Ketua Umum DPP FOKAL, Abzari Zahroni atau yang akrab disapa Bung Roni, menyatakan bahwa laporan tersebut sebelumnya telah dilayangkan pada 15 Januari 2026. Laporan tersebut menyoroti proyek senilai Rp48 miliar tahun anggaran 2025 yang dikerjakan oleh PT Brantas Abipraya (Persero).
Status Laporan di Kejati Lampung
Berdasarkan koordinasi dengan pihak kejaksaan, Roni menjelaskan bahwa laporan tersebut saat ini masih dalam tahap kajian teknis.
“Pihak Kejati menyampaikan laporan kami sudah diterima. Saat ini sedang dikaji secara teknis untuk menentukan apakah akan ditangani oleh bidang Intelijen atau Pidana Khusus (Pidsus),” ungkap Roni.
Pihak Kejati Lampung juga menginformasikan bahwa proyek yang tersebar di 33 titik pada delapan kabupaten tersebut saat ini masih berjalan. Berdasarkan koordinasi dengan Dirjen Sumber Daya Air Kementerian PUPR, kontraktor mendapatkan perpanjangan waktu kontrak hingga 19 Februari 2026.
Soroti Dugaan Kecurangan Teknis
Meski menghargai langkah Kejati, Bung Roni menegaskan bahwa indikasi yang dilaporkan pihaknya bukan sekadar masalah administrasi, melainkan merujuk pada aspek teknis pekerjaan di lapangan.
> “Kami melaporkan adanya dugaan pengurangan volume dan kualitas pekerjaan yang mengarah pada perbuatan curang. Hal ini sebagaimana diatur dalam Pasal 7 ayat (1) UU No. 20 Tahun 2001 tentang Pemberantasan Tindak Pidana Korupsi,” tegasnya.
>
Ia berharap aparat penegak hukum tidak terpaku pada mekanisme administrasi internal kementerian. Menurutnya, dugaan kecurangan fisik dapat diproses hukum tanpa harus menunggu seluruh proses administrasi selesai.

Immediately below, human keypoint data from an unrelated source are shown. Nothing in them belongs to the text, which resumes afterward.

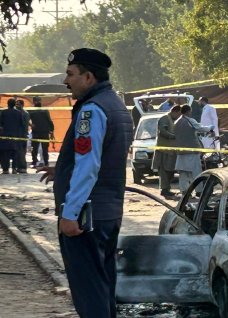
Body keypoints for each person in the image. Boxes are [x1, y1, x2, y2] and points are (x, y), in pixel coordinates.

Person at [37, 48, 133, 318]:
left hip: (86, 217)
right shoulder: (114, 104)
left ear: (89, 77)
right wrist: (64, 168)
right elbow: (103, 157)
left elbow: (89, 166)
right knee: (103, 288)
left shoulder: (91, 110)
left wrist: (70, 214)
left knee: (89, 294)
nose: (66, 82)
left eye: (70, 74)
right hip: (107, 212)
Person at [174, 105, 213, 195]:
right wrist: (210, 128)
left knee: (183, 172)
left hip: (181, 151)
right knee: (195, 171)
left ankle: (184, 191)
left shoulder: (177, 122)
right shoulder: (190, 120)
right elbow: (200, 128)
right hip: (192, 150)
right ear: (188, 111)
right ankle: (199, 191)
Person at [152, 105, 181, 199]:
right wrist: (173, 136)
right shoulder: (164, 119)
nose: (178, 116)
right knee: (164, 171)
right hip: (164, 150)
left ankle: (167, 189)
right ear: (175, 112)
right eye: (178, 114)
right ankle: (164, 190)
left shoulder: (173, 120)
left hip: (172, 150)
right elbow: (162, 131)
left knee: (170, 171)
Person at [29, 96, 55, 167]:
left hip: (44, 132)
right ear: (34, 102)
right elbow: (26, 118)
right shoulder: (31, 110)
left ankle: (46, 162)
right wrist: (31, 124)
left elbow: (49, 121)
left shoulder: (44, 110)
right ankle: (35, 162)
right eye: (37, 101)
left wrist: (51, 130)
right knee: (35, 149)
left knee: (44, 149)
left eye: (39, 100)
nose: (39, 102)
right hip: (36, 132)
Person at [0, 98, 24, 174]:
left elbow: (1, 124)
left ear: (7, 104)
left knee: (5, 153)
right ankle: (14, 169)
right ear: (14, 104)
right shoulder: (19, 113)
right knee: (15, 153)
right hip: (15, 136)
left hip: (5, 136)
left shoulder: (4, 112)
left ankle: (5, 169)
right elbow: (22, 124)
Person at [15, 99, 30, 173]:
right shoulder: (26, 113)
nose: (17, 106)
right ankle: (20, 167)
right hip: (23, 135)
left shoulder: (21, 113)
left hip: (20, 135)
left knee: (20, 152)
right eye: (16, 104)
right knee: (22, 152)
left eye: (18, 104)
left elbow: (23, 125)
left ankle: (22, 167)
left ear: (22, 105)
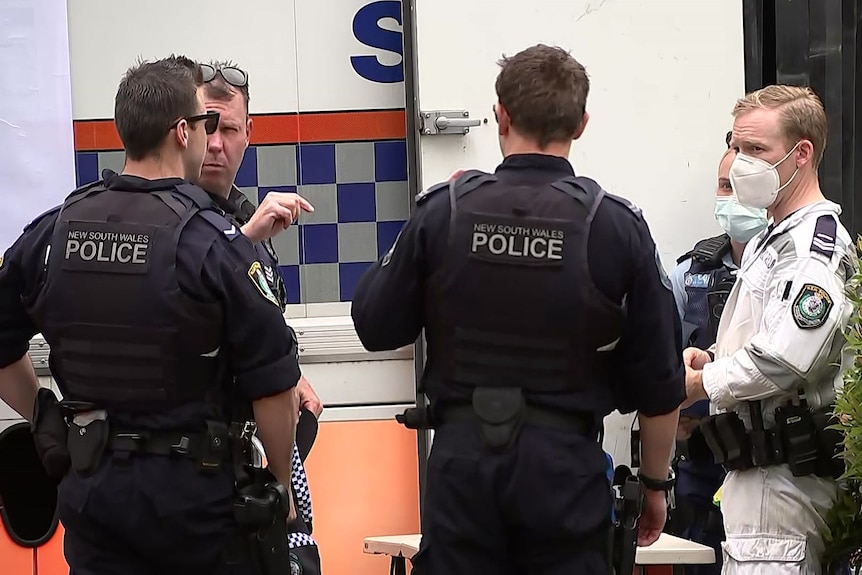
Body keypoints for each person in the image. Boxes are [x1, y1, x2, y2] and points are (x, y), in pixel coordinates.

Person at [350, 44, 684, 575]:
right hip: (565, 471)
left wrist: (424, 239)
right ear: (581, 123)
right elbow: (662, 384)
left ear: (500, 115)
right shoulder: (615, 225)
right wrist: (655, 484)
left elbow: (373, 324)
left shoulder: (446, 211)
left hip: (463, 468)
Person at [0, 55, 303, 574]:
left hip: (96, 504)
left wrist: (43, 415)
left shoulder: (56, 231)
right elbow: (274, 387)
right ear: (182, 132)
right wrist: (280, 485)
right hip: (196, 513)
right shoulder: (213, 242)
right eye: (206, 125)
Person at [683, 85, 856, 575]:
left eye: (757, 150)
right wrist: (712, 361)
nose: (740, 163)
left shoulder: (810, 250)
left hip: (782, 485)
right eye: (737, 147)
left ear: (802, 154)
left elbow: (784, 358)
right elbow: (759, 340)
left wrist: (700, 384)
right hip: (757, 484)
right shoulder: (773, 239)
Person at [196, 60, 322, 574]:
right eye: (206, 127)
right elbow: (190, 299)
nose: (215, 144)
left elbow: (252, 327)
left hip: (249, 458)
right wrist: (244, 240)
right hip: (199, 469)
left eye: (228, 129)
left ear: (249, 135)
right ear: (183, 130)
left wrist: (288, 378)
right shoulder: (178, 215)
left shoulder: (241, 214)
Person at [667, 140, 768, 575]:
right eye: (722, 185)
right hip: (702, 460)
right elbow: (661, 359)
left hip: (767, 458)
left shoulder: (789, 266)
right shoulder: (690, 274)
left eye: (737, 186)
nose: (728, 197)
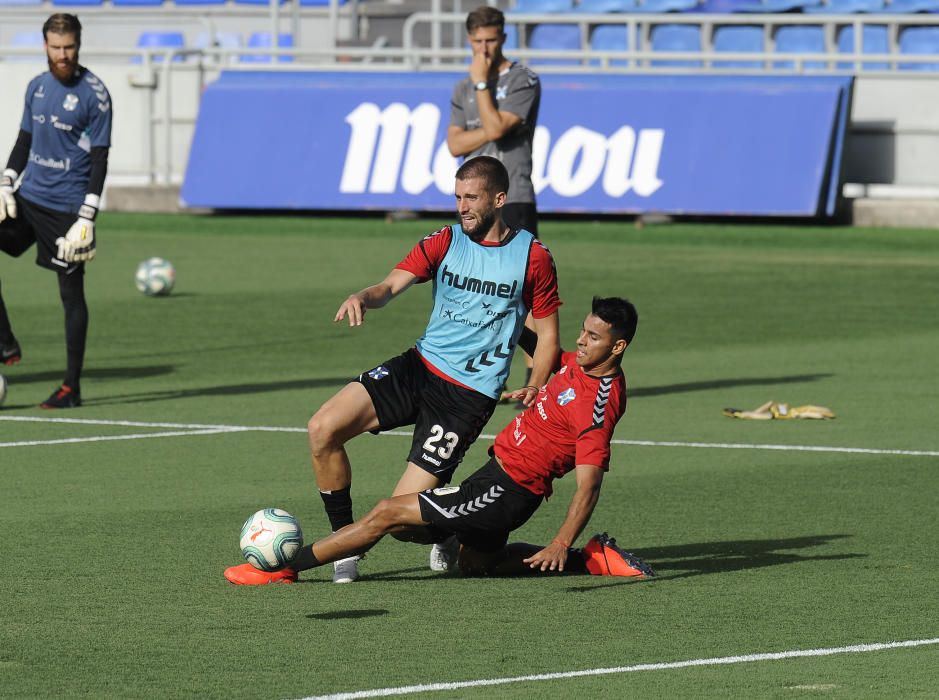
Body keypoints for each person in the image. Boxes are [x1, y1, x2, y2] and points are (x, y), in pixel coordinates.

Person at [225, 297, 656, 586]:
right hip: (497, 478)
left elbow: (589, 483)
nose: (581, 341)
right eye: (583, 331)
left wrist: (560, 540)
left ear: (618, 346)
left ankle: (284, 568)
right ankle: (592, 558)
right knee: (475, 564)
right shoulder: (577, 367)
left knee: (389, 513)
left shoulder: (598, 404)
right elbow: (542, 350)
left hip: (504, 492)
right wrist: (504, 311)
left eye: (593, 338)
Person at [308, 155, 561, 583]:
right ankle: (343, 547)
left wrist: (535, 384)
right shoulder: (444, 241)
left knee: (405, 523)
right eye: (457, 196)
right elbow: (389, 286)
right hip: (419, 366)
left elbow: (549, 336)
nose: (462, 206)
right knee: (322, 428)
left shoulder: (531, 257)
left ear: (499, 199)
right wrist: (363, 297)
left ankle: (449, 529)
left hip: (466, 397)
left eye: (472, 197)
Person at [0, 13, 111, 408]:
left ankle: (71, 387)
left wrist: (87, 217)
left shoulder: (94, 95)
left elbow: (99, 159)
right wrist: (7, 179)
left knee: (71, 294)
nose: (63, 55)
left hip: (67, 210)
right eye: (56, 48)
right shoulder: (36, 88)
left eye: (69, 48)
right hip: (29, 199)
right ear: (45, 46)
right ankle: (4, 340)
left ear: (78, 45)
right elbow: (24, 139)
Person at [448, 5, 543, 400]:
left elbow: (495, 128)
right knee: (476, 287)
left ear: (503, 37)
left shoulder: (523, 79)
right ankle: (482, 368)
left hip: (514, 195)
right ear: (469, 40)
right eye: (477, 42)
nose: (484, 49)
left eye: (490, 40)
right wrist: (486, 127)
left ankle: (539, 373)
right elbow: (455, 144)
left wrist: (484, 87)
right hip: (474, 201)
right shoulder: (461, 87)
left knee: (525, 292)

Desak Penundaan Serah Terima (PHO)
DPP FOKAL mendesak BBWS Mesuji Sekampung agar tidak terburu-buru melakukan Provisional Hand Over (PHO) atau serah terima pertama pekerjaan.
“Jangan sampai PHO dijadikan tameng untuk melegalkan pekerjaan yang diduga bermasalah. Kami meminta proses serah terima dilakukan secara transparan dan akuntabel,” tambah Roni.
Sebagai langkah lanjutan, DPP FOKAL berkomitmen terus memantau proyek tersebut hingga masa kontrak berakhir. Pihaknya berencana menyerahkan bukti tambahan berupa kesaksian masyarakat dan pekerja lapangan serta temuan baru di titik irigasi lainnya setelah tanggal 19 Februari mendatang.